Another key reason lies in the fact that when the overall venture capital environment is not good,Innovative companies take small but rapid steps through mini-round financing, which not only demonstrates their ability to utilize funds and implement strategies but also builds confidence among investment institutions in the short term, thereby attracting them to continue betting.This is also an important factor why so many medical innovation companies have secured multiple rounds of financing this year.
"We are also advancing with round ++ financing. However, the target amount is 20% less than what we set at the end of last year," the co-founder of the aforementioned dental healthcare company told VCBeat, "After all, survival comes first; only then can we have the confidence to keep talking about our dreams."
"In the current environment, it is also necessary to have a good FA to assist companies in advancing financing accurately, efficiently, and with high quality," said Wang Yueyue, managing partner of Tianchao Capital. "Beyond financing,Innovative companies can also consider more diversified cooperation methods."For instance, product authorization can be transferred to large enterprises, or jointly developed with them. Startups can even be sold to large enterprises with strong registration and sales capabilities, relying on their resources for mutual benefit, which can multiply or even increase the commercial value and returns of the product several times over. Additionally, it facilitates shareholders' exit."
Of course, no matter how the environment changes, innovation-driven companies should still prioritize R&D as the foundation.
VCBeat found that, after reviewing the financing news of 28 innovative medical companies that received two or more rounds of funding this year, every company prioritized research and development as the most important use of funds, followed by market expansion.

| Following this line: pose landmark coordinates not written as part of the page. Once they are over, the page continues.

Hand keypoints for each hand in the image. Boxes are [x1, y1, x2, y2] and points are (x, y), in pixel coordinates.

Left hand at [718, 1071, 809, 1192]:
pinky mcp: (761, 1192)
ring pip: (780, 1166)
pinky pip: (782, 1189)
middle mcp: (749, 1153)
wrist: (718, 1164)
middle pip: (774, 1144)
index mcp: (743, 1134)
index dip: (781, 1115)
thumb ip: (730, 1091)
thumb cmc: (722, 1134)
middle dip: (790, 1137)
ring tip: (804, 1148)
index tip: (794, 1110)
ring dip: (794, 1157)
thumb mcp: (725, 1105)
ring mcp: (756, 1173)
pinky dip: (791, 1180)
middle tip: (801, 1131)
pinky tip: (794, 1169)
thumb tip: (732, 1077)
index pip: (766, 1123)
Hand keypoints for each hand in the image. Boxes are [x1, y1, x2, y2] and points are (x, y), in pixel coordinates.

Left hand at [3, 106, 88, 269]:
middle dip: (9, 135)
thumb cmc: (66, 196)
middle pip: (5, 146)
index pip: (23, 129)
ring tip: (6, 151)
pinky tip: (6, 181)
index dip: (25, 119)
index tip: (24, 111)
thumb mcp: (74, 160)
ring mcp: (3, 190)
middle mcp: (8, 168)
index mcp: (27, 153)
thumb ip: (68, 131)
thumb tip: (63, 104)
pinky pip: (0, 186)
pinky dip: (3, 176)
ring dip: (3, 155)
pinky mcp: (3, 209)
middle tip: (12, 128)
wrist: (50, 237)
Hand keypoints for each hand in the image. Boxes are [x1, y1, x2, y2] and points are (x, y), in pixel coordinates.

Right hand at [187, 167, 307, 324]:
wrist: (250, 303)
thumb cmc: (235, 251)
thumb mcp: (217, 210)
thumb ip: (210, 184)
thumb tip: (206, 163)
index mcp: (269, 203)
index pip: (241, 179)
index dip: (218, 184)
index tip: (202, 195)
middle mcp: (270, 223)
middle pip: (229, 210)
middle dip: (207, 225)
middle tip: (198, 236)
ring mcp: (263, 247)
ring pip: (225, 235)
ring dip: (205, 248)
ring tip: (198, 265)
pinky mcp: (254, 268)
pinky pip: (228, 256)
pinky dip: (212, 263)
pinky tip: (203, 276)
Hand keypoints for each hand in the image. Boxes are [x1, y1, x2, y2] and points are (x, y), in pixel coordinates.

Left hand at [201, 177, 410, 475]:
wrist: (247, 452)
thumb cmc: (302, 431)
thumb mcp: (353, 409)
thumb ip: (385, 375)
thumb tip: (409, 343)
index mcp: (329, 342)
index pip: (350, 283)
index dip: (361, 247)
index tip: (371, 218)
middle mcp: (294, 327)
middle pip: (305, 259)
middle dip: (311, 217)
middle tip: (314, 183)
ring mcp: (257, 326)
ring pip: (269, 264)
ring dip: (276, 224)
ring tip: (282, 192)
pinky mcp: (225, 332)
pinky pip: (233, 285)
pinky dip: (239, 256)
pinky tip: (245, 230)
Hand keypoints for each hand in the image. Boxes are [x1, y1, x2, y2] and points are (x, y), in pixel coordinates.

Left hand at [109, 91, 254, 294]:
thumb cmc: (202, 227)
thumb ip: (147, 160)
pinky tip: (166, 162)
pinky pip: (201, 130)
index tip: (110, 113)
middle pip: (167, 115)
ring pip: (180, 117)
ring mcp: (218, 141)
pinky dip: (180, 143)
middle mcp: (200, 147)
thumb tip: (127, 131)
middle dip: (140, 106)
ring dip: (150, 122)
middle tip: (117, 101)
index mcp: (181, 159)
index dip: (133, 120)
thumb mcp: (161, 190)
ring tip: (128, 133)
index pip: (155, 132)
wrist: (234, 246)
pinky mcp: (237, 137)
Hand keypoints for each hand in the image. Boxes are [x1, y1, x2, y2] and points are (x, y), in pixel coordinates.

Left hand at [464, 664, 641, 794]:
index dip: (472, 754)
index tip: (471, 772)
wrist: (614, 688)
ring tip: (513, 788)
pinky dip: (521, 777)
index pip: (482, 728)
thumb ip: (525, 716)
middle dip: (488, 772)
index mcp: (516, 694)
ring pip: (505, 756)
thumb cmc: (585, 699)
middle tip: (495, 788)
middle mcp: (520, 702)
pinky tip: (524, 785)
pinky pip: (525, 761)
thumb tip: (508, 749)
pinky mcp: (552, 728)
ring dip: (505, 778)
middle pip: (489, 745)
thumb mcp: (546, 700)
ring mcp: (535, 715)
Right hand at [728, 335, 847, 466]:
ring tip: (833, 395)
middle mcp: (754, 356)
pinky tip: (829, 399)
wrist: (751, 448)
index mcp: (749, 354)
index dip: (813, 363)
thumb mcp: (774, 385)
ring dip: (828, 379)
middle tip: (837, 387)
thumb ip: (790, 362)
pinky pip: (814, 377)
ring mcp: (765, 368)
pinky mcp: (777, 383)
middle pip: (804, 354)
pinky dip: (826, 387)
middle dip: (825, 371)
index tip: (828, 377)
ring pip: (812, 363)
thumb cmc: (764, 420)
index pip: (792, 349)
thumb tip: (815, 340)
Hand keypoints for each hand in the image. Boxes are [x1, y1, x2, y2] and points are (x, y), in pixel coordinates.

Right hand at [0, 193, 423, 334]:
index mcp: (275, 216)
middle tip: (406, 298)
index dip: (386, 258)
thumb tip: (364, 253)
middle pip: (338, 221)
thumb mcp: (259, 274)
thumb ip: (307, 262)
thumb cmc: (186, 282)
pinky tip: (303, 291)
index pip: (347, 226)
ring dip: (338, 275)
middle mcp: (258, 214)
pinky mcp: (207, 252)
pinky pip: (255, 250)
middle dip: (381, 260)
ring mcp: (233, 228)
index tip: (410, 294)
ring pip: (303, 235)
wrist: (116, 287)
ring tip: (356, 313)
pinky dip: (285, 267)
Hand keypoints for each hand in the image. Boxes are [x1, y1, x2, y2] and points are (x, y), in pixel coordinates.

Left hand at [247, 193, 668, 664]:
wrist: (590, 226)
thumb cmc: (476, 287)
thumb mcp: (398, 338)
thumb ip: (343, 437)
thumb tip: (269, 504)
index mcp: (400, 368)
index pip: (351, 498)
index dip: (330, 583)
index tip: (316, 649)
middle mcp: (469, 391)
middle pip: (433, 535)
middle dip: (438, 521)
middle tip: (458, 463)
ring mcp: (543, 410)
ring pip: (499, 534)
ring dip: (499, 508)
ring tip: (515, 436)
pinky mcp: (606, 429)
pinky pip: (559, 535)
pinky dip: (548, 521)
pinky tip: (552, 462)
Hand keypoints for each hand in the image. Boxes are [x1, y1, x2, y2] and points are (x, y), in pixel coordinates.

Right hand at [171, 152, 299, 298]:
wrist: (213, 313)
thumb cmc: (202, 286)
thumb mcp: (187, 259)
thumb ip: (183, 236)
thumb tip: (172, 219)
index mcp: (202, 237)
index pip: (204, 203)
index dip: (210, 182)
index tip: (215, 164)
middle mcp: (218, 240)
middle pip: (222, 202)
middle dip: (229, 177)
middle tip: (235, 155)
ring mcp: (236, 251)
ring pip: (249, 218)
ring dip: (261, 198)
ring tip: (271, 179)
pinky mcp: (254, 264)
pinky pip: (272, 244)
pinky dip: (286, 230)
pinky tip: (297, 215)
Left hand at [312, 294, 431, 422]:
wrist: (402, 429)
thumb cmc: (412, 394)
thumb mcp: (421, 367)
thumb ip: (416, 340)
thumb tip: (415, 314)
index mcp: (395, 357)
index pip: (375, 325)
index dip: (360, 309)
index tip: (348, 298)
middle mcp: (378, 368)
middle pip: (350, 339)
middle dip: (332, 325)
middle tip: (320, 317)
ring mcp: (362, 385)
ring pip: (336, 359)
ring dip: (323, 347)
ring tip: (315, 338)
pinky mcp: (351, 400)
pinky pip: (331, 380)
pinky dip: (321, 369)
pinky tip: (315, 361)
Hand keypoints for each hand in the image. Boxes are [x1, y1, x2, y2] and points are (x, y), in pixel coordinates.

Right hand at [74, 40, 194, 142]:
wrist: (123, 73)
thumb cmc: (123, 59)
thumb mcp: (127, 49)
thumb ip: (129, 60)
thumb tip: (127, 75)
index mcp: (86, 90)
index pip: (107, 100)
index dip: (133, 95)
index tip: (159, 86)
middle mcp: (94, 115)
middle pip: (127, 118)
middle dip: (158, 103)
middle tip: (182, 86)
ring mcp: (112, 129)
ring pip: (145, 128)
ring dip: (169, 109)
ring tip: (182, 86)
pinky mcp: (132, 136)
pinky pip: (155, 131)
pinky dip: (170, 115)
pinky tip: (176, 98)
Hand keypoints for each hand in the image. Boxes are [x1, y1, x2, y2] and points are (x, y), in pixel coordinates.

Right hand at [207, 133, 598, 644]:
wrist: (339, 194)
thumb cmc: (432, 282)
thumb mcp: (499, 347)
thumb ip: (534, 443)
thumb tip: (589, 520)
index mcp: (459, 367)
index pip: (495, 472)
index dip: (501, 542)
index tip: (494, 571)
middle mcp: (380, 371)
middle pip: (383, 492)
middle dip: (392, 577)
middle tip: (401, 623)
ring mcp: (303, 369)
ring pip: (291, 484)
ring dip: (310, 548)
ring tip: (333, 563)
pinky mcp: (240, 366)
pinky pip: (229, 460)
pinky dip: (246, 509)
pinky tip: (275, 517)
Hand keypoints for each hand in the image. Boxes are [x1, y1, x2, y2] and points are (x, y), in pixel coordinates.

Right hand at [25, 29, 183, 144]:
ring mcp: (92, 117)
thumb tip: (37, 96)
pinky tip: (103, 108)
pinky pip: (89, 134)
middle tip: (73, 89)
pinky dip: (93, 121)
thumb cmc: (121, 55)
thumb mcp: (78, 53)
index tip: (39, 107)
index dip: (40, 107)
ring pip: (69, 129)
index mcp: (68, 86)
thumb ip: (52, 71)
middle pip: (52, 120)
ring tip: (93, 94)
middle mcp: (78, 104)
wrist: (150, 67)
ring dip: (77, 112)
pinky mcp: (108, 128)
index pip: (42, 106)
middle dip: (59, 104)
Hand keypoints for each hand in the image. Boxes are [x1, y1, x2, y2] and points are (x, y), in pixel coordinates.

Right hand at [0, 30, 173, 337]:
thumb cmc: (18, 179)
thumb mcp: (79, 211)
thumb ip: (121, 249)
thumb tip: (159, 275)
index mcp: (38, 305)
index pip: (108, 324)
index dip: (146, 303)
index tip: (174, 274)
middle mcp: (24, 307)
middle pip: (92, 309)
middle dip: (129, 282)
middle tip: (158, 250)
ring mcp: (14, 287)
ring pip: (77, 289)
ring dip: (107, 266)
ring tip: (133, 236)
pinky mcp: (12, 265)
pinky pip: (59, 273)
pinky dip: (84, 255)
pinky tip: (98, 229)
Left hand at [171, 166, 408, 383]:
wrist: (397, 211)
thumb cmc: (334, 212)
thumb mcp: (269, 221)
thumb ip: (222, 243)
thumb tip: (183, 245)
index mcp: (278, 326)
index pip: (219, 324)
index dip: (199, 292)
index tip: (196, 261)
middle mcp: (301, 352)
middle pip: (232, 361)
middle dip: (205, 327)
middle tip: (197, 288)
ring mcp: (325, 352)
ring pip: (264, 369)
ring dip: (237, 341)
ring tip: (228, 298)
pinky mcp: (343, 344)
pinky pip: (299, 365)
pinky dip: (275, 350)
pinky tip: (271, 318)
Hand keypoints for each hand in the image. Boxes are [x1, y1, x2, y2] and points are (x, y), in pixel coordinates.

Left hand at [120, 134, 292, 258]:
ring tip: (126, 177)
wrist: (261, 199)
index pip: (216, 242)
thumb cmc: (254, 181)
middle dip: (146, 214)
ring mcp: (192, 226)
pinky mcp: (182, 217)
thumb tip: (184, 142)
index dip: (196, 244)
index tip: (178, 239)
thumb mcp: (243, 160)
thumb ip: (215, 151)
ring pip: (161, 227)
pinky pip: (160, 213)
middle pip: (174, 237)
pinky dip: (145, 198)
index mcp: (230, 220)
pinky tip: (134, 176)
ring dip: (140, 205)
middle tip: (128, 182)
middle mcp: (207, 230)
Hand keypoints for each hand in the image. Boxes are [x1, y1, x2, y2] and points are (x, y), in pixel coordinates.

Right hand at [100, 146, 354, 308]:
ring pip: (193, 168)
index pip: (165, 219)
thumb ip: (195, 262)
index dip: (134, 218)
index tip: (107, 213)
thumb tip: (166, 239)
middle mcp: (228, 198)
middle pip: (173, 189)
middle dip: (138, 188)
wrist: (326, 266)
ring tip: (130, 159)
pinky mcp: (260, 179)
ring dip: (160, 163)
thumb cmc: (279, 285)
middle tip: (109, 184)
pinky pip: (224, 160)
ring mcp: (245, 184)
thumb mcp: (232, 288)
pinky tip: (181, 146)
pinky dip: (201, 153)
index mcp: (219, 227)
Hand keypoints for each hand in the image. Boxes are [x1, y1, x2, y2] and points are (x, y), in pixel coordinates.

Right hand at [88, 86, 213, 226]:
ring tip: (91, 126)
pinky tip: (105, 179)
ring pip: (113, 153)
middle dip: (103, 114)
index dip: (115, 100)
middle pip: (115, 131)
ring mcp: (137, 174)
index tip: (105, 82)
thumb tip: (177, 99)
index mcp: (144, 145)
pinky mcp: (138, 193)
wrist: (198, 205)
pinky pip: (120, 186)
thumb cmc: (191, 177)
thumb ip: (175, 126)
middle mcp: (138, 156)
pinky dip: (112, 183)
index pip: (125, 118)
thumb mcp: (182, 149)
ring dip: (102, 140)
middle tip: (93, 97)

It can be said that,"R&D Reigns Supreme: The Key to Survival and the Essence of a Medical Innovation Company"For example, the core competitiveness of multinational companies such as AstraZeneca, Eli Lilly, Johnson & Johnson, Sanofi, and Medtronic lies in their ability to maintain innovation and R&D capabilities, thereby continuously launching new products that meet clinical needs.
Believe that, as with the evolution of every industrial cycle, when the chill fades and sunlight gradually breaks through the clouds, those medical innovation companies that have endured hardships and traversed dormant periods will surely rise towards the light.